**EXERCISE PROMPT**
Rewrite the listing below with every "common name" swapped for "vernacular name", leaving every other line and word as it is.

**AVAILABLE RECORDS**
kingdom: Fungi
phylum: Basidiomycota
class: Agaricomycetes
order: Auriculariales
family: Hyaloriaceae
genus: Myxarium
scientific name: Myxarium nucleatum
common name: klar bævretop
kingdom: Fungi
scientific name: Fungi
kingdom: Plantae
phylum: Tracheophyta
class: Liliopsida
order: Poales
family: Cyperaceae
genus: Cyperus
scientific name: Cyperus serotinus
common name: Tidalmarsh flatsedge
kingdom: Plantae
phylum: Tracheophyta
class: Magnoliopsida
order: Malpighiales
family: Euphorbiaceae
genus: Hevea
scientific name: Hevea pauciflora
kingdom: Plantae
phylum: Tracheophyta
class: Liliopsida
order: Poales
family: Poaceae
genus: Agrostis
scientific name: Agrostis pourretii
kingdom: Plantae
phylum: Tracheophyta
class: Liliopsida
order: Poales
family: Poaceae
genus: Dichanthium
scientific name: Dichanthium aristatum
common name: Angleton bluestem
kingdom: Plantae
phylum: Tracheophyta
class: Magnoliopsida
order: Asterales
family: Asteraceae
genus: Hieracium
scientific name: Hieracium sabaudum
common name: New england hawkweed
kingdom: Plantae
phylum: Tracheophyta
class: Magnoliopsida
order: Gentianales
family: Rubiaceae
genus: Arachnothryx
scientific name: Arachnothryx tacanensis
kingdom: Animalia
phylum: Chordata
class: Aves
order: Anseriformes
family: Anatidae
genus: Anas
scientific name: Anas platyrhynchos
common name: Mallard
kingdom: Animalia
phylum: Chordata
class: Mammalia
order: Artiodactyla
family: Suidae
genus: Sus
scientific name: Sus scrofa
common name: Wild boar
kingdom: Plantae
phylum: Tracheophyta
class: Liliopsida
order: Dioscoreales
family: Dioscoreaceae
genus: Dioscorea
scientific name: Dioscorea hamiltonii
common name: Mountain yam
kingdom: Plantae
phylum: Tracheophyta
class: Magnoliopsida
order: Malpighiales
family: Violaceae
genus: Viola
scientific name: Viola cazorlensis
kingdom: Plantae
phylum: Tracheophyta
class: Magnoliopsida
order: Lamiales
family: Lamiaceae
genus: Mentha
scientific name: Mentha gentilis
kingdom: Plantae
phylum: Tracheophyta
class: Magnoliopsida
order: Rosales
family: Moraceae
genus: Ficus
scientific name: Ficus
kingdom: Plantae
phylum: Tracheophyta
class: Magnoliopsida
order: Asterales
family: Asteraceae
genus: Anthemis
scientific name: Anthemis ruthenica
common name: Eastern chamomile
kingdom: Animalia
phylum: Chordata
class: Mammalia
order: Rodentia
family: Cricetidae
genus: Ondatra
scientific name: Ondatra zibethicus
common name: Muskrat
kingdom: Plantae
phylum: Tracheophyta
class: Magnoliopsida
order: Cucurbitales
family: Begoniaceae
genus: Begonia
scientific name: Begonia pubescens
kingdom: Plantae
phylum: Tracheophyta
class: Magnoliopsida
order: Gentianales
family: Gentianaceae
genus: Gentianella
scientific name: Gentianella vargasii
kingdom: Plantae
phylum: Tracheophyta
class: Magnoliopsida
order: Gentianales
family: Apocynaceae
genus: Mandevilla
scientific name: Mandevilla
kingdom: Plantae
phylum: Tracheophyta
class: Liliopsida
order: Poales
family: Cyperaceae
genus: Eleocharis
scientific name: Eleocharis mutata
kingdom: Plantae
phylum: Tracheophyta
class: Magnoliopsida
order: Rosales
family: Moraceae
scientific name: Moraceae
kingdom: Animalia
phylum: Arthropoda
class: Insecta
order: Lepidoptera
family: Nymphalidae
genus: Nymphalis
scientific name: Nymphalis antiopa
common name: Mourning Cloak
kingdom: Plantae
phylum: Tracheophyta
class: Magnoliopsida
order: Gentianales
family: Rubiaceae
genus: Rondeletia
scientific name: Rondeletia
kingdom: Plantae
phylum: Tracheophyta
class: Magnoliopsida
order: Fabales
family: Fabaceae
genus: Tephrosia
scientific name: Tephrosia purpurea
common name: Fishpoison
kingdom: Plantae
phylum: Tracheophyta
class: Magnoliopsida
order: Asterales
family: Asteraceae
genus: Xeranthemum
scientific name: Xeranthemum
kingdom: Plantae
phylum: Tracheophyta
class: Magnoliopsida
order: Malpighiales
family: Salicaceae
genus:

**RESULT OF THIS EXERCISE**
kingdom: Fungi
phylum: Basidiomycota
class: Agaricomycetes
order: Auriculariales
family: Hyaloriaceae
genus: Myxarium
scientific name: Myxarium nucleatum
vernacular name: klar bævretop
kingdom: Fungi
scientific name: Fungi
kingdom: Plantae
phylum: Tracheophyta
class: Liliopsida
order: Poales
family: Cyperaceae
genus: Cyperus
scientific name: Cyperus serotinus
vernacular name: Tidalmarsh flatsedge
kingdom: Plantae
phylum: Tracheophyta
class: Magnoliopsida
order: Malpighiales
family: Euphorbiaceae
genus: Hevea
scientific name: Hevea pauciflora
kingdom: Plantae
phylum: Tracheophyta
class: Liliopsida
order: Poales
family: Poaceae
genus: Agrostis
scientific name: Agrostis pourretii
kingdom: Plantae
phylum: Tracheophyta
class: Liliopsida
order: Poales
family: Poaceae
genus: Dichanthium
scientific name: Dichanthium aristatum
vernacular name: Angleton bluestem
kingdom: Plantae
phylum: Tracheophyta
class: Magnoliopsida
order: Asterales
family: Asteraceae
genus: Hieracium
scientific name: Hieracium sabaudum
vernacular name: New england hawkweed
kingdom: Plantae
phylum: Tracheophyta
class: Magnoliopsida
order: Gentianales
family: Rubiaceae
genus: Arachnothryx
scientific name: Arachnothryx tacanensis
kingdom: Animalia
phylum: Chordata
class: Aves
order: Anseriformes
family: Anatidae
genus: Anas
scientific name: Anas platyrhynchos
vernacular name: Mallard
kingdom: Animalia
phylum: Chordata
class: Mammalia
order: Artiodactyla
family: Suidae
genus: Sus
scientific name: Sus scrofa
vernacular name: Wild boar
kingdom: Plantae
phylum: Tracheophyta
class: Liliopsida
order: Dioscoreales
family: Dioscoreaceae
genus: Dioscorea
scientific name: Dioscorea hamiltonii
vernacular name: Mountain yam
kingdom: Plantae
phylum: Tracheophyta
class: Magnoliopsida
order: Malpighiales
family: Violaceae
genus: Viola
scientific name: Viola cazorlensis
kingdom: Plantae
phylum: Tracheophyta
class: Magnoliopsida
order: Lamiales
family: Lamiaceae
genus: Mentha
scientific name: Mentha gentilis
kingdom: Plantae
phylum: Tracheophyta
class: Magnoliopsida
order: Rosales
family: Moraceae
genus: Ficus
scientific name: Ficus
kingdom: Plantae
phylum: Tracheophyta
class: Magnoliopsida
order: Asterales
family: Asteraceae
genus: Anthemis
scientific name: Anthemis ruthenica
vernacular name: Eastern chamomile
kingdom: Animalia
phylum: Chordata
class: Mammalia
order: Rodentia
family: Cricetidae
genus: Ondatra
scientific name: Ondatra zibethicus
vernacular name: Muskrat
kingdom: Plantae
phylum: Tracheophyta
class: Magnoliopsida
order: Cucurbitales
family: Begoniaceae
genus: Begonia
scientific name: Begonia pubescens
kingdom: Plantae
phylum: Tracheophyta
class: Magnoliopsida
order: Gentianales
family: Gentianaceae
genus: Gentianella
scientific name: Gentianella vargasii
kingdom: Plantae
phylum: Tracheophyta
class: Magnoliopsida
order: Gentianales
family: Apocynaceae
genus: Mandevilla
scientific name: Mandevilla
kingdom: Plantae
phylum: Tracheophyta
class: Liliopsida
order: Poales
family: Cyperaceae
genus: Eleocharis
scientific name: Eleocharis mutata
kingdom: Plantae
phylum: Tracheophyta
class: Magnoliopsida
order: Rosales
family: Moraceae
scientific name: Moraceae
kingdom: Animalia
phylum: Arthropoda
class: Insecta
order: Lepidoptera
family: Nymphalidae
genus: Nymphalis
scientific name: Nymphalis antiopa
vernacular name: Mourning Cloak
kingdom: Plantae
phylum: Tracheophyta
class: Magnoliopsida
order: Gentianales
family: Rubiaceae
genus: Rondeletia
scientific name: Rondeletia
kingdom: Plantae
phylum: Tracheophyta
class: Magnoliopsida
order: Fabales
family: Fabaceae
genus: Tephrosia
scientific name: Tephrosia purpurea
vernacular name: Fishpoison
kingdom: Plantae
phylum: Tracheophyta
class: Magnoliopsida
order: Asterales
family: Asteraceae
genus: Xeranthemum
scientific name: Xeranthemum
kingdom: Plantae
phylum: Tracheophyta
class: Magnoliopsida
order: Malpighiales
family: Salicaceae
genus:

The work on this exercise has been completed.